Kawasaki Disease Research Committee guidelines (Japanese Ministry of Health guidelines) for diagnosis of Kawasaki disease (2002)[14]
| Fever persisting ≥ 5 d |
| Bilateral conjunctival congestion |
| Changes of lips and oral cavity |
| Polymorphous exanthema |
| Changes of peripheral extremities |
| Acute non-purulent cervical lymphadenopathy |
Salient differences between American Heart Association 2004 and 2017 criteria[1,13]
| Duration of fever | In the presence of ≥ 4 principal clinical features, particularly when redness and swelling of the hands and feet are present, KD can be diagnosed even with 4 d of fever |
| History | Presence of one or more principal clinical manifestations of disease that can be revealed on history but have disappeared by the time of presentation, have been considered important for diagnosis |
| KD shock syndrome | KDSS has been given special consideration in the 2017 revised guidelines because in the presence of shock the diagnosis of KD is often not considered |
| KD in infants | Clinicians should have a lower threshold for diagnosis of KD in this age group |
| Incomplete KD | Algorithm for incomplete KD has been simplified |
| KD and infections | The issue of infections and KD has been detailed at length. Diagnosis of KD must not be excluded even in the presence of a documented infection when typical clinical features of KD are present |
| Bacterial lymphadenitis | Ultrasonography and computed tomography findings in differentiating the 2 conditions- bacterial lymphadenitis is often single and has a hypoechoic core on ultrasonography, while lymphadenopathy in KD is usually multiple and is associated with retropharyngeal edema or phlegmon |
| 2D-echocardigraphy | The limitations of echocardiography and other diagnostic modalities have been highlighted. Z-score (by Manlihot et al) for severity classification of coronary artery abnormalities has been adapted |
KD: Kawasaki disease; KDSS: Kawasaki disease shock syndrome.

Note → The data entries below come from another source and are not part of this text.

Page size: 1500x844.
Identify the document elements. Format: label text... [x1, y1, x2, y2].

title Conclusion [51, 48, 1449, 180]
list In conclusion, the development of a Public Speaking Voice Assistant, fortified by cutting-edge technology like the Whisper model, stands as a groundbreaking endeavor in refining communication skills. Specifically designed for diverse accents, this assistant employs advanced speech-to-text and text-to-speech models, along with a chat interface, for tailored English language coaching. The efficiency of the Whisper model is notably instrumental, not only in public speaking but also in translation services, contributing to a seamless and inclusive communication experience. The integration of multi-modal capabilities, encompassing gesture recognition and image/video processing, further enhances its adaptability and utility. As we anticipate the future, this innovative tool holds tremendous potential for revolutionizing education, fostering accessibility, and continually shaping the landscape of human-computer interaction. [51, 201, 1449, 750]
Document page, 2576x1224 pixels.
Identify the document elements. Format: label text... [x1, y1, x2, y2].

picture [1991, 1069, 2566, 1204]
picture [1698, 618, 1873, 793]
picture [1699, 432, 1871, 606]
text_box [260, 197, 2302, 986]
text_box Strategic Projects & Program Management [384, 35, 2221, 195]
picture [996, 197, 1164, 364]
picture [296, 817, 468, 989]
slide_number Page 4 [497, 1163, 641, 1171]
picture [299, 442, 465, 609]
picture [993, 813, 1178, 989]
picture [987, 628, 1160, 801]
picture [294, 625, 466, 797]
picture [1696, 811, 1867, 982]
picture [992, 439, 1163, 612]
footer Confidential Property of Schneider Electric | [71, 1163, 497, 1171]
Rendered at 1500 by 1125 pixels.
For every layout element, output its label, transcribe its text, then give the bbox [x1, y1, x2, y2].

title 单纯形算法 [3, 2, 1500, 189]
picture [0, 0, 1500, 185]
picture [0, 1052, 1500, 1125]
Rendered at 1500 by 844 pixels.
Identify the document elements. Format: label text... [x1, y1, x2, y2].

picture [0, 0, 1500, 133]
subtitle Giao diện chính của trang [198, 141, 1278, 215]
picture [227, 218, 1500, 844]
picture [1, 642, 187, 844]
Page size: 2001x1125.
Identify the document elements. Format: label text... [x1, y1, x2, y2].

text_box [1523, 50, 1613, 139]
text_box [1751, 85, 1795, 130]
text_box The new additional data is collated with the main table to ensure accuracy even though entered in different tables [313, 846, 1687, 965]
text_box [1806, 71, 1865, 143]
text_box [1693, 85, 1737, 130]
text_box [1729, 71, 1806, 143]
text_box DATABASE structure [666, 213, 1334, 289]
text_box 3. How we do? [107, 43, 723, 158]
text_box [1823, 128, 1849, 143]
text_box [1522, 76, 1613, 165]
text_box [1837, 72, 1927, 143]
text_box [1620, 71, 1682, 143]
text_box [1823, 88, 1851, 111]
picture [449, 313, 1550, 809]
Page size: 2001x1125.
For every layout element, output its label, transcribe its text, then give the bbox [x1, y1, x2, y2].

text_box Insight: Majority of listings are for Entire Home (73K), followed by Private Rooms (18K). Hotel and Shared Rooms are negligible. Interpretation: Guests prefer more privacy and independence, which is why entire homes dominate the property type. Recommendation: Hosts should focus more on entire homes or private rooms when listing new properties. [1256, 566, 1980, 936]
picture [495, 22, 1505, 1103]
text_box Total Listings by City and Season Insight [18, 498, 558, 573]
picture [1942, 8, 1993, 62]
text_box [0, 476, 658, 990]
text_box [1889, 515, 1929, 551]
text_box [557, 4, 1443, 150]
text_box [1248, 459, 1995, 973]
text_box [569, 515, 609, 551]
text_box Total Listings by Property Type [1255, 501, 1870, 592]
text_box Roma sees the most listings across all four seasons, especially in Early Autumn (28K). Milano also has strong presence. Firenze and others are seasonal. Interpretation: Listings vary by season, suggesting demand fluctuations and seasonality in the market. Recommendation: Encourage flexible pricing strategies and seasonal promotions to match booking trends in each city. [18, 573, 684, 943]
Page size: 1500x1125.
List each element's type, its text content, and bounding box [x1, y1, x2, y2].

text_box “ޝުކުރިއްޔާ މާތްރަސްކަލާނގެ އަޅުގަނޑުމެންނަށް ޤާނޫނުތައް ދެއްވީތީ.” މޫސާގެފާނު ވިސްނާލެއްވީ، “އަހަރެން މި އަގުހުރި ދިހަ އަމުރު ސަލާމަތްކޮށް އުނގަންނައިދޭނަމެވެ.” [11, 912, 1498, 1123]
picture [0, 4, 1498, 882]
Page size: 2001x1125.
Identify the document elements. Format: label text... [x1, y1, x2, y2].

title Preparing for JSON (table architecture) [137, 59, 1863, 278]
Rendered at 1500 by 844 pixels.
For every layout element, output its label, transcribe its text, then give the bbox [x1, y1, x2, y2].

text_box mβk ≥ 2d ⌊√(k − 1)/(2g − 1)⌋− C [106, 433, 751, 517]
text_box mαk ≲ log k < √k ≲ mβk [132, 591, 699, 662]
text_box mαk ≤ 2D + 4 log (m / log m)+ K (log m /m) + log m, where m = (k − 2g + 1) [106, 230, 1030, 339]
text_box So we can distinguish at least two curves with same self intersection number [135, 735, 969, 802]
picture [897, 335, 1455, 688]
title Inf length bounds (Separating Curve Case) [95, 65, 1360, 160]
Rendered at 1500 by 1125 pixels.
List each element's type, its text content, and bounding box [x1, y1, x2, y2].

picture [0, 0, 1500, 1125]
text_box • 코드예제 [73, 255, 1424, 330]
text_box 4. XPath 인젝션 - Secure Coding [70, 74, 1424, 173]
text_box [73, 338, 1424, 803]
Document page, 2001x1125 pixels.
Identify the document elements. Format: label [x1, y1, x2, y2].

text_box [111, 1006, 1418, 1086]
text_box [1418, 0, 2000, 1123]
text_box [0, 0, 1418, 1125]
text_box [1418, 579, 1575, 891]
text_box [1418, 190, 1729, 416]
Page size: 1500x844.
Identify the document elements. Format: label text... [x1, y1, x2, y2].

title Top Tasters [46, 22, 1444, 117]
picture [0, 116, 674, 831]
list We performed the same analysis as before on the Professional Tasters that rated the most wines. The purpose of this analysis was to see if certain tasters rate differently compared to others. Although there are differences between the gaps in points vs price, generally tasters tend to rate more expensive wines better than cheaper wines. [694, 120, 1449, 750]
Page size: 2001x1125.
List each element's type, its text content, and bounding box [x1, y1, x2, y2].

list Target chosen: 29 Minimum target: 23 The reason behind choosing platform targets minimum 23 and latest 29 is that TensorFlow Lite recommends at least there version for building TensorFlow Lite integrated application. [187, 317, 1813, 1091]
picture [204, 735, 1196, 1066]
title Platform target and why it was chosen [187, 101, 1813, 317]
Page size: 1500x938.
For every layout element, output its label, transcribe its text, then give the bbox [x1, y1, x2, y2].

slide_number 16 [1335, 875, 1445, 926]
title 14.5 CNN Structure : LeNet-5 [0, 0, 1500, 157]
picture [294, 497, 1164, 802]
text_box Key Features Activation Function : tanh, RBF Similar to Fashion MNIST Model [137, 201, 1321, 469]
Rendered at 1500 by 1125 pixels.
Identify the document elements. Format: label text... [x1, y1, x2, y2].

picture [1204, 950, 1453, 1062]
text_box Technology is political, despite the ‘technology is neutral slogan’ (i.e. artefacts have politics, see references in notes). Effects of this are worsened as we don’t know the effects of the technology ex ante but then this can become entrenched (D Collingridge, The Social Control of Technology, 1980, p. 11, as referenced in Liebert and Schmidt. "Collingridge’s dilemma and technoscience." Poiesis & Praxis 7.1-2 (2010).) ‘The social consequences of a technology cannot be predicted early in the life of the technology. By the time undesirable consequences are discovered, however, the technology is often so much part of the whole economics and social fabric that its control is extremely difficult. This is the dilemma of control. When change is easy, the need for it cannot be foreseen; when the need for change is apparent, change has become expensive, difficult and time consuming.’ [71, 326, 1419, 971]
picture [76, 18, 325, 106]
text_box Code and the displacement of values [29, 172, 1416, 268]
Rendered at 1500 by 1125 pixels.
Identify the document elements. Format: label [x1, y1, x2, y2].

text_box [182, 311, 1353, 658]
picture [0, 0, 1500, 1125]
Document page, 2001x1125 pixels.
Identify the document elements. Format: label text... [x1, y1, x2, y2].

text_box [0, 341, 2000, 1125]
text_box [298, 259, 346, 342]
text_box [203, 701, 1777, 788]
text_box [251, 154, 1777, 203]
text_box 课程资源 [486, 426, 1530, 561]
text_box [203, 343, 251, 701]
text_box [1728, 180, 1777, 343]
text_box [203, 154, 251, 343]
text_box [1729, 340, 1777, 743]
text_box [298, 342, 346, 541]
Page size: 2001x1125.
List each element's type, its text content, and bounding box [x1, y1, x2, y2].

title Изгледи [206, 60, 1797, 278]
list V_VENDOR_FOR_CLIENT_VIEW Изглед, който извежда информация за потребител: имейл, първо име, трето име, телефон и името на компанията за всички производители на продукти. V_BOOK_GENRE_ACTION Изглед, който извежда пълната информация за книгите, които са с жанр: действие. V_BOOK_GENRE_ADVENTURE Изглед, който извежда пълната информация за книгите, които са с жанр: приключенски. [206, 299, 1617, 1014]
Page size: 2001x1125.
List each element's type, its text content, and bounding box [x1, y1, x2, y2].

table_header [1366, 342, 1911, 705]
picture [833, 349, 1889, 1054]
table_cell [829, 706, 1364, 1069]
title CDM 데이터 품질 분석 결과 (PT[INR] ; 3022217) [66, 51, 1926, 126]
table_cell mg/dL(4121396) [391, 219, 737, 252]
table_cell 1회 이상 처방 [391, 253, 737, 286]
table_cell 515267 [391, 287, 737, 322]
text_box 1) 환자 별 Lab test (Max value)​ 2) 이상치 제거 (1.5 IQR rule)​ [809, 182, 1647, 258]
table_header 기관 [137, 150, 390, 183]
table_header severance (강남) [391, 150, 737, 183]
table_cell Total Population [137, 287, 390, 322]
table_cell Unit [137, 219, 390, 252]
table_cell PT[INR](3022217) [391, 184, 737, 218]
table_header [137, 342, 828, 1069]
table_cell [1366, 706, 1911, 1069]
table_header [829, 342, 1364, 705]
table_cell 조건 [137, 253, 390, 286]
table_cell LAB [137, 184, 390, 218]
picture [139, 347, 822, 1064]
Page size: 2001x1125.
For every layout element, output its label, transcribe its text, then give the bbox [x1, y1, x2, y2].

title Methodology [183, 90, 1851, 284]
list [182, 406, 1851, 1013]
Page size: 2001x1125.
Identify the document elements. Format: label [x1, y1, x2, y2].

Coronary artery abnormalities severity classification in different guidelines
| JMH criteria[ | Aneurysm definition |
| < 5 yr - ID > 3 mm | |
| ≥ 5 yr - ID > 4 mm | |
| Updated JMH (2008)[ | Small aneurysm (dilatation with ID < 4 mm or if child is ≥ 5 yr of age, ID ≤ 1.5 times that of an adjacent segment) |
| Medium aneurysm (dilatation with ID > 4 mm but ≤ 8 mm or if child is ≥ 5 yr of age, ID 1.5 to 4 times that of an adjacent segment) | |
| Large aneurysm (dilatation with ID > 8 mm or if child is ≥ 5 yr of age, ID > 4 times that of an adjacent segment) | |
| AHA 2004 criteria[ | Aneurysm ID z score > 2.5 (as per body surface area adjusted z scores) |
| Small: < 5 mm | |
| Medium: 5 to 8 mm | |
| Giant aneurysm: > 8 mm based on absolute diameter | |
| AHA 2017 criteria (Manlhiot et al)[ | No involvement (Z score < 2) |
| Dilation only (Z score 2 to < 2.5; or if initially < 2, a decrease in Z score during follow-up ≥ 1 thereby suggesting that coronary artery was dilated during acute stage though diameter was within normal standards and the diameter has regressed on follow-up) | |
| Small aneurysm (Z score ≥ 2.5 to < 5) | |
| Medium aneurysm (Z score ≥ 5 to < 10, and absolute dimension < 8 mm) | |
| Large or giant aneurysm (≥ 10, or absolute dimension ≥ 8 mm) |
ID: Internal diameter; AHA: American Heart Association; JMH: Japanese Ministry of Health.